-- Source material follows --
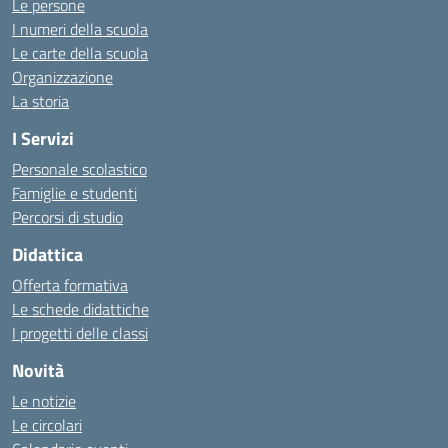
Le persone
I numeri della scuola
Le carte della scuola
Organizzazione
La storia
I Servizi
Personale scolastico
Famiglie e studenti
Percorsi di studio
Didattica
Offerta formativa
Le schede didattiche
I progetti delle classi
Novità
Le notizie
Le circolari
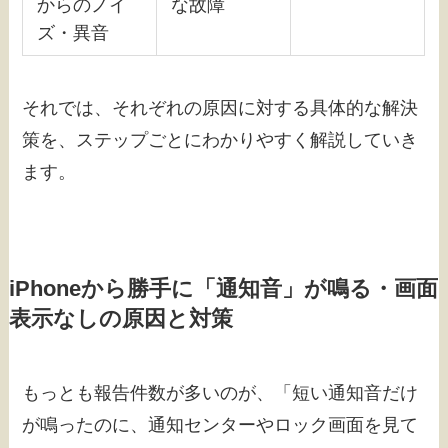
からのノイ
な故障
ズ・異音
それでは、それぞれの原因に対する具体的な解決
策を、ステップごとにわかりやすく解説していき
ます。
iPhoneから勝手に「通知音」が鳴る・画面
表示なしの原因と対策
もっとも報告件数が多いのが、「短い通知音だけ
が鳴ったのに、通知センターやロック画面を見て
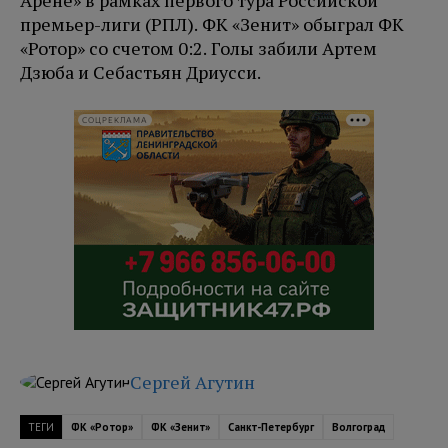
Арене» в рамках первого тура Российской
премьер-лиги (РПЛ). ФК «Зенит» обыграл ФК
«Ротор» со счетом 0:2. Голы забили Артем
Дзюба и Себастьян Дриусси.
СОЦРЕКЛАМА
Сергей Агутин
ТЕГИ
ФК «Ротор»
ФК «Зенит»
Санкт-Петербург
Волгоград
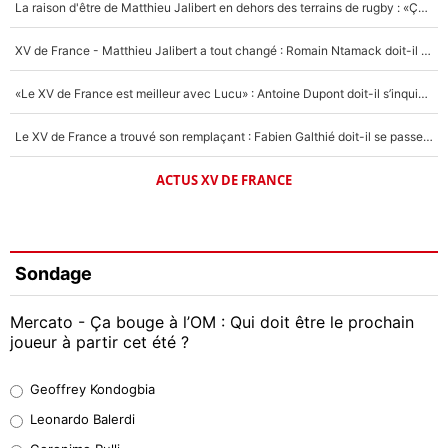
La raison d'être de Matthieu Jalibert en dehors des terrains de rugby : «Ça m'atteint autant que si tu touches à un membre de ma famille»
XV de France - Matthieu Jalibert a tout changé : Romain Ntamack doit-il s’inquiéter pour sa place à un an de la Coupe du monde ?
«Le XV de France est meilleur avec Lucu» : Antoine Dupont doit-il s’inquiéter pour sa place ?
Le XV de France a trouvé son remplaçant : Fabien Galthié doit-il se passer d'Antoine Dupont ?
ACTUS XV DE FRANCE
Sondage
Mercato - Ça bouge à l’OM : Qui doit être le prochain
joueur à partir cet été ?
Geoffrey Kondogbia
Geoffrey Kondogbia
38%
Leonardo Balerdi
Leonardo Balerdi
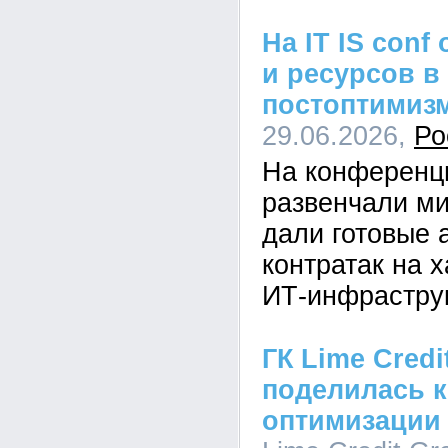
На IT IS conf
и ресурсов в
постоптимиз
29.06.2026,
Ро
На конференци
развенчали ми
дали готовые 
контратак на 
ИТ-инфрастру
ГК Lime Credi
поделилась к
оптимизации 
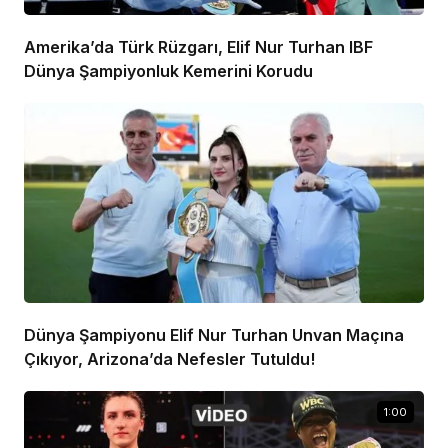
Amerika’da Türk Rüzgarı, Elif Nur Turhan IBF
Dünya Şampiyonluk Kemerini Korudu
Dünya Şampiyonu Elif Nur Turhan Unvan Maçına
Çıkıyor, Arizona’da Nefesler Tutuldu!
1:00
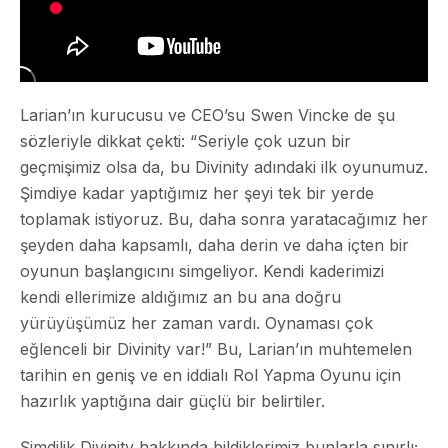
Larian’ın kurucusu ve CEO’su Swen Vincke de şu
sözleriyle dikkat çekti: “Seriyle çok uzun bir
geçmişimiz olsa da, bu Divinity adındaki ilk oyunumuz.
Şimdiye kadar yaptığımız her şeyi tek bir yerde
toplamak istiyoruz. Bu, daha sonra yaratacağımız her
şeyden daha kapsamlı, daha derin ve daha içten bir
oyunun başlangıcını simgeliyor. Kendi kaderimizi
kendi ellerimize aldığımız an bu ana doğru
yürüyüşümüz her zaman vardı. Oynaması çok
eğlenceli bir Divinity var!” Bu, Larian’ın muhtemelen
tarihin en geniş ve en iddialı Rol Yapma Oyunu için
hazırlık yaptığına dair güçlü bir belirtiler.
Şimdilik Divinity hakkında bildiklerimiz bunlarla sınırlı;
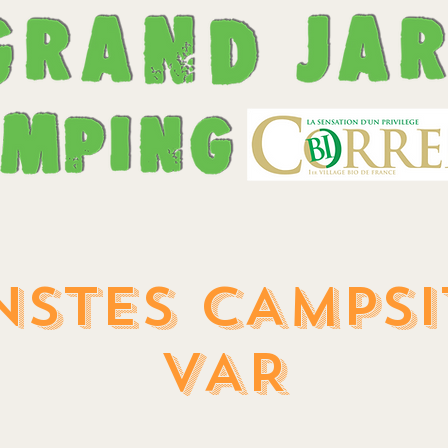
NSTES CAMPSI
VAR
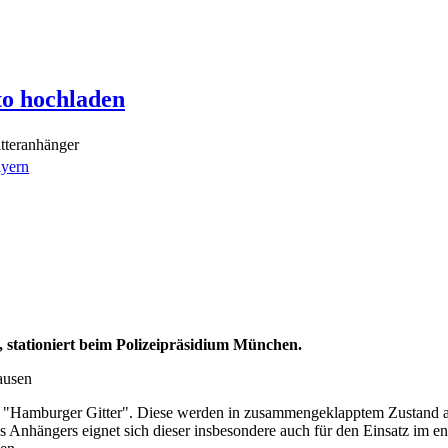
to hochladen
tteranhänger
yern
, stationiert beim Polizeipräsidium München.
ausen
 "Hamburger Gitter". Diese werden in zusammengeklapptem Zustand au
s Anhängers eignet sich dieser insbesondere auch für den Einsatz im e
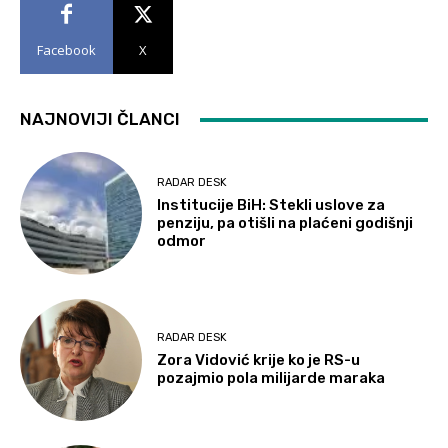
Facebook
X
NAJNOVIJI ČLANCI
RADAR DESK
Institucije BiH: Stekli uslove za
penziju, pa otišli na plaćeni godišnji
odmor
RADAR DESK
Zora Vidović krije ko je RS-u
pozajmio pola milijarde maraka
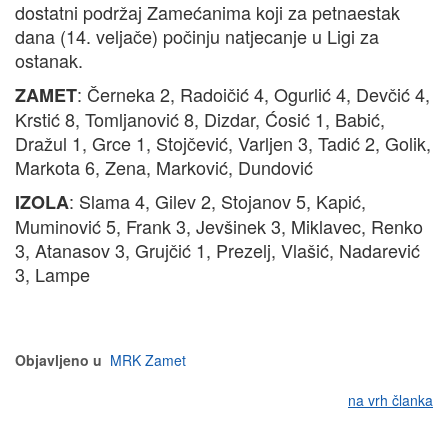
dostatni podržaj Zamećanima koji za petnaestak
dana (14. veljače) počinju natjecanje u Ligi za
ostanak.
: Černeka 2, Radoičić 4, Ogurlić 4, Devčić 4,
ZAMET
Krstić 8, Tomljanović 8, Dizdar, Ćosić 1, Babić,
Dražul 1, Grce 1, Stojčević, Varljen 3, Tadić 2, Golik,
Markota 6, Zena, Marković, Dundović
: Slama 4, Gilev 2, Stojanov 5, Kapić,
IZOLA
Muminović 5, Frank 3, Jevšinek 3, Miklavec, Renko
3, Atanasov 3, Grujčić 1, Prezelj, Vlašić, Nadarević
3, Lampe
Objavljeno u
MRK Zamet
na vrh članka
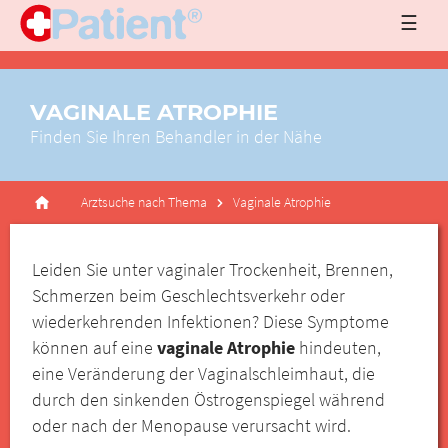
☰
VAGINALE ATROPHIE
Finden Sie Ihren Behandler in der Nähe
Arztsuche nach Thema
Vaginale Atrophie
Leiden Sie unter vaginaler Trockenheit, Brennen,
Schmerzen beim Geschlechtsverkehr oder
wiederkehrenden Infektionen? Diese Symptome
können auf eine
vaginale Atrophie
hindeuten,
eine Veränderung der Vaginalschleimhaut, die
durch den sinkenden Östrogenspiegel während
oder nach der Menopause verursacht wird.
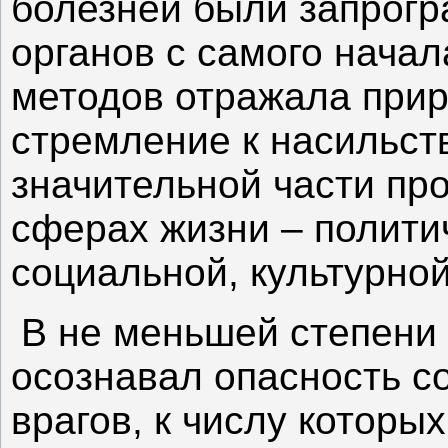
болезней были запрогр
органов с самого начал
методов отражала прир
стремление к насильс
значительной части про
сферах жизни – полити
социальной, культурной
В не меньшей степени
осознавал опасность с
врагов, к числу которы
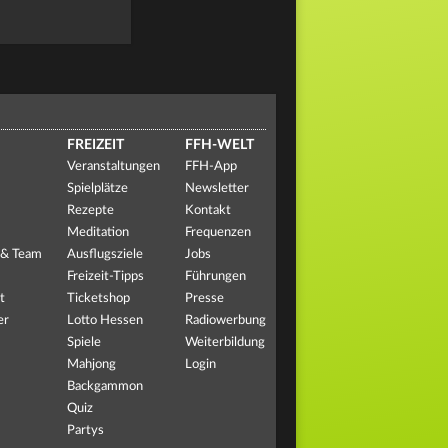
FREIZEIT
FFH-WELT
Veranstaltungen
FFH-App
Spielplätze
Newsletter
Rezepte
Kontakt
Meditation
Frequenzen
 & Team
Ausflugsziele
Jobs
Freizeit-Tipps
Führungen
t
Ticketshop
Presse
er
Lotto Hessen
Radiowerbung
Spiele
Weiterbildung
Mahjong
Login
Backgammon
Quiz
Partys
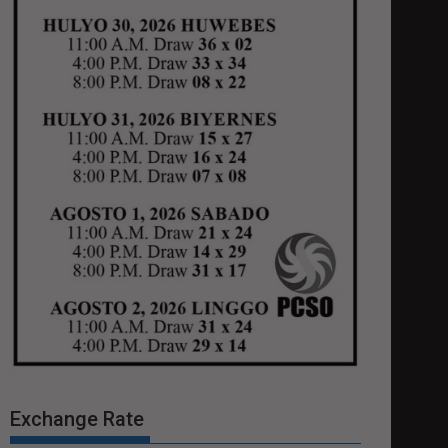
Exchange Rate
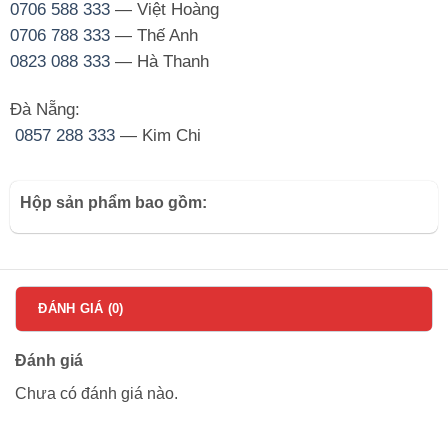
0706 588 333
— Việt Hoàng
0706 788 333
— Thế Anh
0823 088 333
— Hà Thanh
Đà Nẵng:
0857 288 333
— Kim Chi
Hộp sản phẩm bao gồm:
ĐÁNH GIÁ (0)
Đánh giá
Chưa có đánh giá nào.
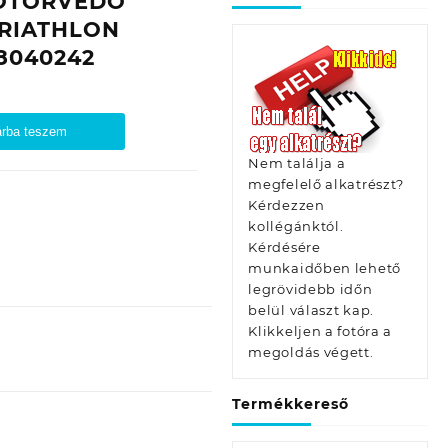
OTORVÉDŐ
TRIATHLON
8040242
rba teszem
Nem találja a
megfelelő alkatrészt?
Kérdezzen
kollégánktól.
Kérdésére
munkaidőben lehető
legrövidebb időn
belül választ kap.
Klikkeljen a fotóra a
megoldás végett.
Termékkereső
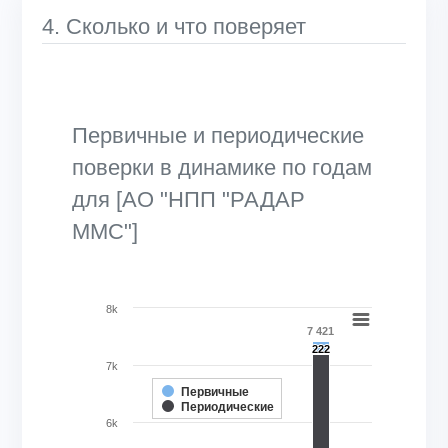
4. Сколько и что поверяет
Первичные и периодические
поверки в динамике по годам
для [АО "НПП "РАДАР
ММС"]
Chart
8k
7 421
Bar chart with 2 data series.
222
222
View as data table, Chart
7k
The chart has 1 X axis displaying categories.
Первичные
Периодические
The chart has 1 Y axis displaying Кол-во поверок, шт.. Ran
6k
-- Source material concluded --
*Task description*. Once you have found every line in the listing that holds the string "Turhan", copy each of them.

*Solution to the problem*.
Amerika’da Türk Rüzgarı, Elif Nur Turhan IBF
Dünya Şampiyonu Elif Nur Turhan Unvan Maçına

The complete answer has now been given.